Rivers and Roads

Finding relics is hard on this coast. The rainforest is tenacious, hungry, and unrelenting. It devours anything made of wood, eager to absorb it back into the ground and turn it into mulch so the next generation of trees can grow, topple, and repeat. Abandoned houses quickly crumble as their metal roofs rust and fall away. Even cast iron and the alleged “stainless” steel can only resist the pounding rain and ever-present dampness for so long.

So, walking through a place like the U’Mista Cultural Center in Alert Bay feels like something of a miracle. Referred to by the Namgis First Nations elders as a “box of treasures” the museum is chock full of regalia, masks, and artifacts, some of them of pre-contact vintage. Some are so precious that they have been given a special room where photography is forbidden. Stepping into this space with the same layout as a traditional Big House feels akin to walking into any holy place.

The big house in Alert Bay, British Columbia.

You can feel the age. Hear the whispers, the songs, the banging of drums on a stormy winter night while the wind howls up Johnstone Strait. For decades, potlatch ceremonies were forbidden by the Canadian government. The gatherings led to arrests and the confiscation of artifacts, language, culture, a way of life. It wasn’t until the Cultural Center was built that the regalia and masks were returned.

I kneel in front of an ornately carved orca, done in the classic form line design of the Pacific Northwest. The calls of the northern residents ring in my ears. Oral histories tell us that the “blackfish” swam in pods so thick that you could leap across their backs from one side of the strait to the other. Guess who likes the sound of that?

Black and white photos of old village sites, many long abandoned, run along the hallway. I know a lot of the names, or at least the ODWG (Old Dead White Guy) names of these islands and channels and coves.

Even after years exploring this coastline and probing the beaches, I know nothing about this place. So many remain just names on a map and nothing else. I thought that my wandering would be satisfied with that. That I could leverage my new life and travel wherever Lindblad was willing to send me.
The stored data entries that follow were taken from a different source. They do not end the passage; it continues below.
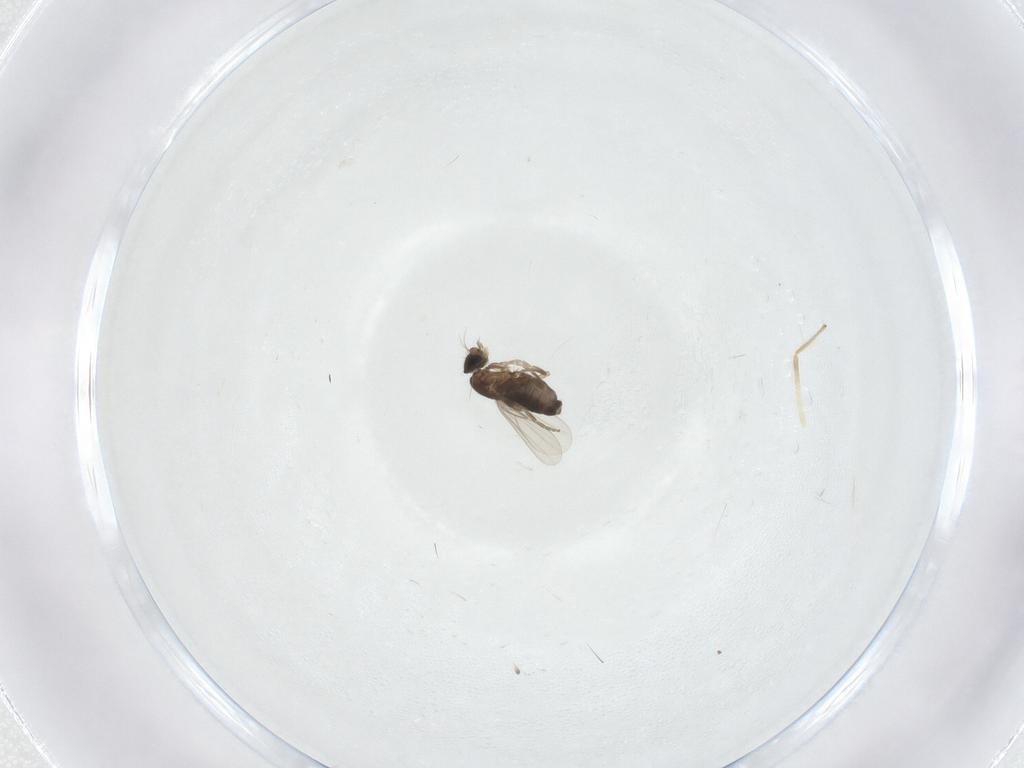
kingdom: Animalia
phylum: Arthropoda
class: Insecta
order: Diptera
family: Phoridae
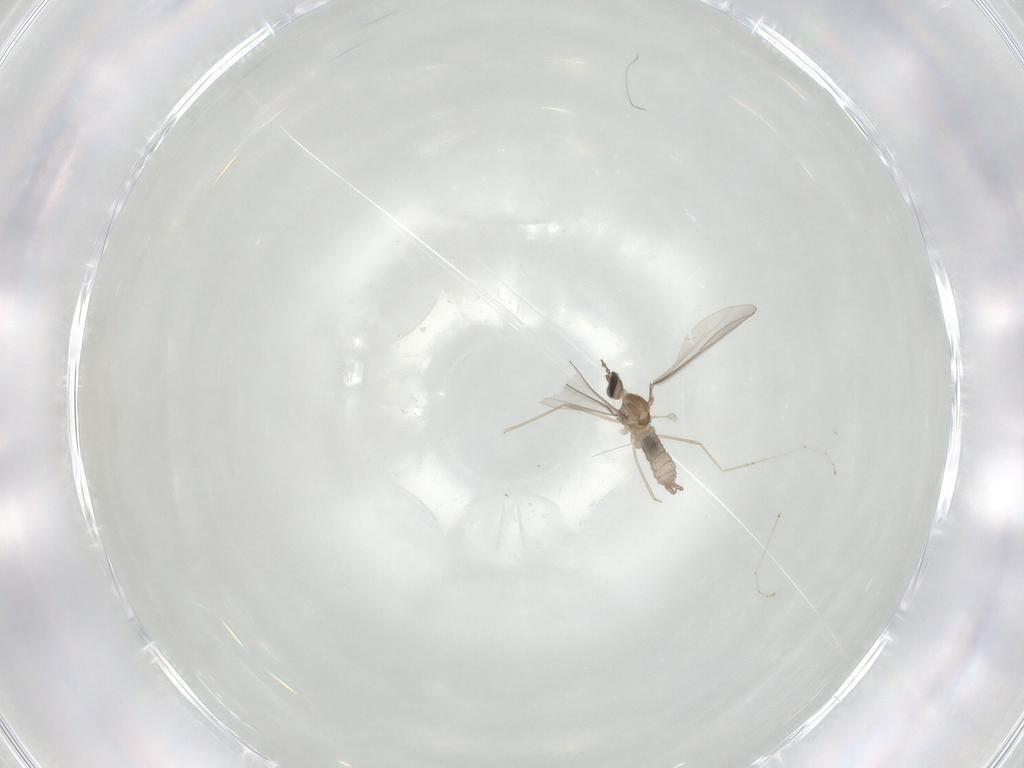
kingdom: Animalia
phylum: Arthropoda
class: Insecta
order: Diptera
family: Cecidomyiidae
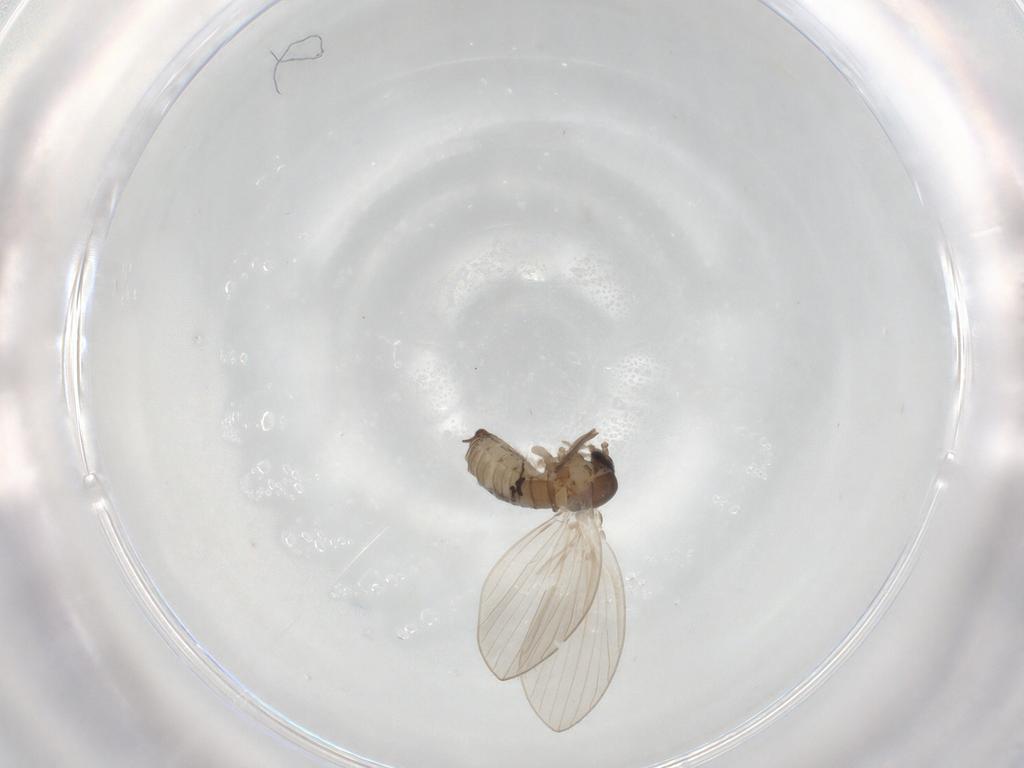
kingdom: Animalia
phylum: Arthropoda
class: Insecta
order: Diptera
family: Psychodidae
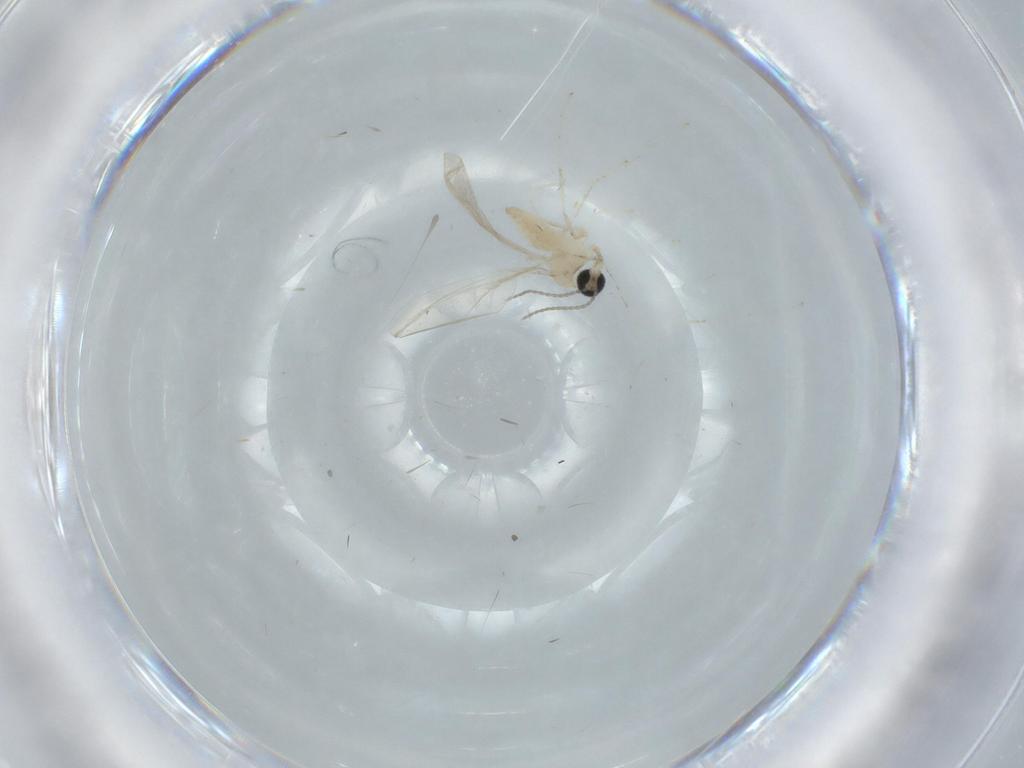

A Patagonia contract looms. What are southern hemisphere glaciers like? Or humpbacks? Orcas? Do penguins smell as bad as everyone says they do? I’m intrigued, excited, thankful. But there’s a bungee cord tied to my heart. Any time I step too far from the B.C. coast, the cord goes tight and springs me back.

It has been six years since I hugged Paul Spong on the Alert Bay dock, promised to keep in touch, and boarded the ferry. 12 years since I first shouldered my pack and boarded a bus in Vancouver for the region that is my birthplace. The symmetry is not lost on me. All it took was U’Mista, an orca carving, and some black and white photos, to tell me that I don’t need to travel the globe to find myself. To be fed. To heal.

There are places where I have left beached my kayak, stepped into the woods, and felt a presence. Without fail, I would find evidence of human life.

A scarred tree where pitch has been harvested for fires. A strip of bark peeled from a red cedar. The miracle tree that could be lived under, paddled, and worn. A flattened divot where a house once stood. Wooden poles of an ancient purse seiner.

I step outside and look over the water. A southeast squall is rolling up the strait, but the rain has stopped and the sun bleeds through. I can see my wooden kayak rolling in those waves, battling the passage from Port McNeil toward Alert Bay.

This place is full of memories. Many beautiful, a few painful, others bittersweet.

But something it is abundantly clear. This place isn’t done with me. In what capacity or function I don’t know. The time has come to migrate back. To step into these woods I want to know, to feel that presence and sleep on that moss. Hear the wolves and watch the seals. Rivers and roads led me north, but at some point, in some capacity, I always knew they’d lead me back here.  

4 thoughts on “Rivers and Roads”

  1. All your writing reflects your deep connection with nature, you describe everything such that reading your posts transports me for a few minutes to see and feel through your senses! You live an amazing life in the midst of such beauty and adventure. In today’s world of human driven technological obsession, it is a breath of fresh air to come across anyone who chooses the nature and the wild, to completely immerse and integrate himself in. I hope you continue to write about everything you experience, for so many who can only dream of these things in their crazy, noisy, far from natural lives of the city.
    Thank you for sharing, I enjoy reading your posts and I wish you the best!